The following three sections trace how private interests have insinuated themselves as the rationale for higher education. The second section deals with the idea of a ‘market’ in higher education. McGettigan paints a picture of a faceless central bureaucracy tinkering endlessly to try to create market-like incentives, mechanisms, behaviours and efficiencies in a system palpably unsuited for the task. The prime example of this – he explains at length – is the example of how ‘student numbers’ are set (places allocated to universities). The section raises the perfect question of how there can be talk of a market when the government strictly regulates the number of undergraduates universities may admit.
McGettigan’s argument is that this market talk drives a wider discourse of university privatisation, and in the third section, he explains what this means for the UK HE context where universities are already ‘private’ organisations, albeit previously heavily dependent on state funding. This sets up arguably the most compelling section, where he rails against outsourcing, joint ventures and various private partnership practices which came to characterise modern university managerial practice. His point is that the market discourse has imperceptibly shifted university managers’ responsibilities to their traditional communities (students, staff and society), to ensuring nothing more than the university’s creditworthiness.
The fourth section traces the implications of these new funding arrangements, hoisting the government on the petard of its own shaky logic. The author demonstrates the simplistic and naïve assumptions that must be made to be able to claim that the new system will save money. He points out that the sheer size of the loan book will mean that it acquires a logic of its own, and as with Housing Associations and Hospital PFI deals, managing finances will take priority over providing high quality services. McGettigan concludes that the point of the shift is to irreversibly change higher education’s accountability and rationale, a change, it is clear, with which the author does not agree.
The author provides a passionate and persuasive account of what may prove to be a turning point in the way the UK government regards its universities, from institutions supposed to make society better towards institutions supposed to make their shareholders richer. Perhaps in this regard the author sometimes wears his heart a little too clearly on his sleeve. It is left to the reader to draw the various rhetorical flourishes which pepper the volume together into a rousing call to arms, and the conclusion is sadly too brief to make a compelling case for what need be done. And this partisan nature raises a half-fear the author has prioritised his argument over representativeness in choosing and using evidence.
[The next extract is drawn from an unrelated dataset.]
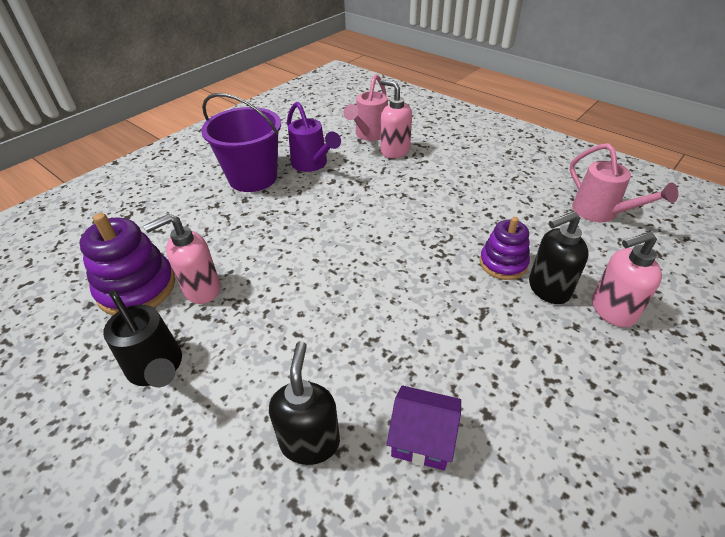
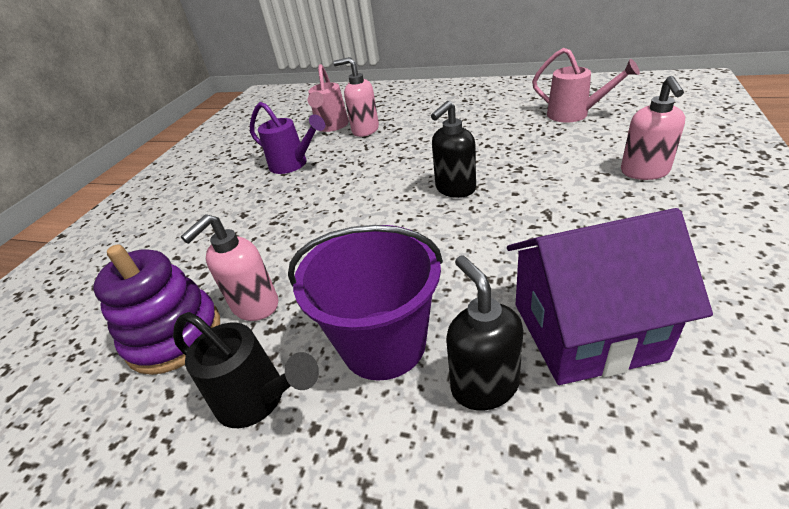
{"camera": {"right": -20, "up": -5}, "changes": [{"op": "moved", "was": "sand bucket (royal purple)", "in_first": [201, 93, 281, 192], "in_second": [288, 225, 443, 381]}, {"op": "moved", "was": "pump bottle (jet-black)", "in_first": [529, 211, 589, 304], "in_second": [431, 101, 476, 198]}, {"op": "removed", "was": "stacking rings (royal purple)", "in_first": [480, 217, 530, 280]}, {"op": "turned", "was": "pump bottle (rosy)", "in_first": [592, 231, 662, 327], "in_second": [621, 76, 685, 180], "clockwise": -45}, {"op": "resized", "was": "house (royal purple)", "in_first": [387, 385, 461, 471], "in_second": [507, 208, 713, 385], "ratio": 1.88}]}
But ultimately, McGettigan has done a masterful job in delving into today’s divergent and confusing situation, providing a conceptual framework for making sense of the mess. Even the most sceptical reader must see in this dossier that the government has a case to answer that these reforms are not in the public interest. And it is incumbent on the wider academic community to now take this case back to the government and seek to preserve universities’ wider service, to not only financial interests, but to students, society and democracy.